INDONESIA: Indonesian carriers not ready for open skies

Indonesia will only fulfill its promise to open its cargo skies to the rest of Southeast Asia when its domestic operators are capable of withstanding competition from foreign carriers, according to the ministry of transportation. The transport ministry’s director general Budhi Mulyawan Suyitno recently told Indonesian media that while the country had agreed to the […]


Indonesia will only fulfill its promise to open its cargo skies to the rest of Southeast Asia when its domestic operators are capable of withstanding competition from foreign carriers, according to the ministry of transportation.

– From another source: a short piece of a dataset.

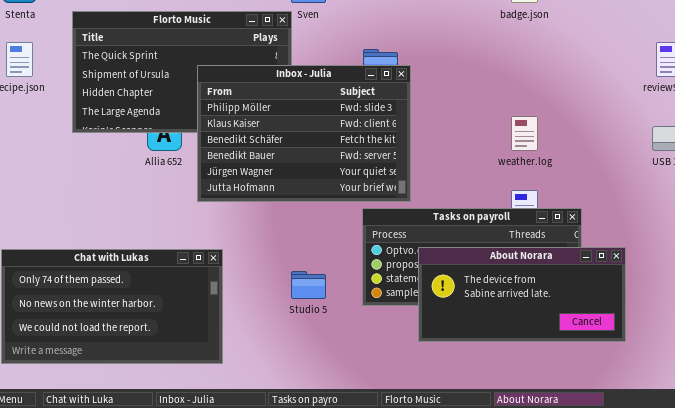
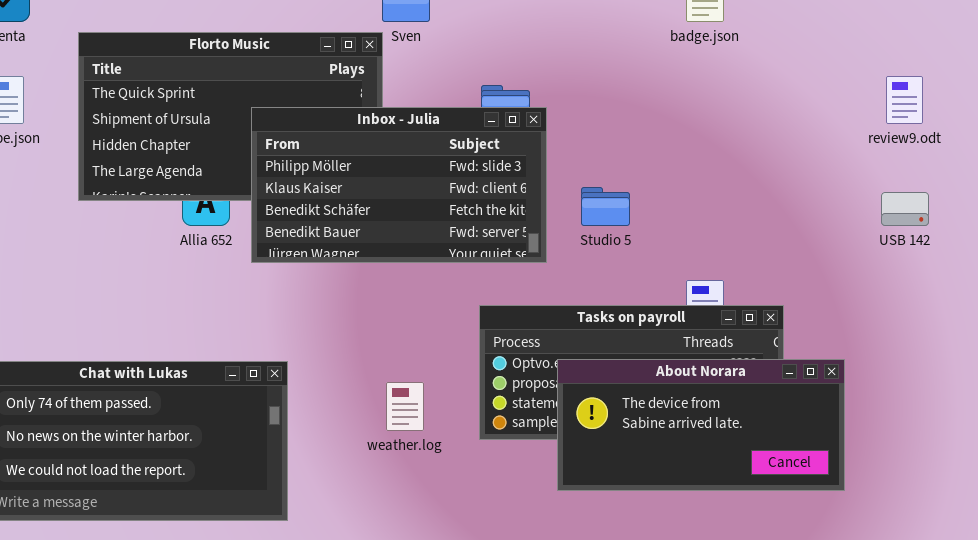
Inbox - Julia: [197,65,411,202] -> [251,107,547,263], resized
weather.log: [511,116,538,151] -> [386,382,424,431], moved
Studio 5: [291,271,326,299] -> [581,187,630,226], moved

The transport ministry’s director general Budhi Mulyawan Suyitno recently told Indonesian media that while the country had agreed to the open skies concept, its implementation was dependent on bilateral agreements, “which are not easy”.

In 2002, Indonesia and nine other countries grouped in the Association of Southeast Asian Nations (ASEAN) grouping signed a memorandum of understanding on the liberalisation of air freight services.

The MOU required ASEAN members to open air routes linking their capital cities to all member cargo companies by December 2008, and then expand the routes to other cities by 2015.

The member countries will be allowed to operate all-cargo services with a maximum load of up to 250 tonnes a week but without limitations on flight frequencies and aircraft type.

But the implementation of the policy demands that all members sign bilateral deals which many observers suggest runs directly counter to the concept of open skies.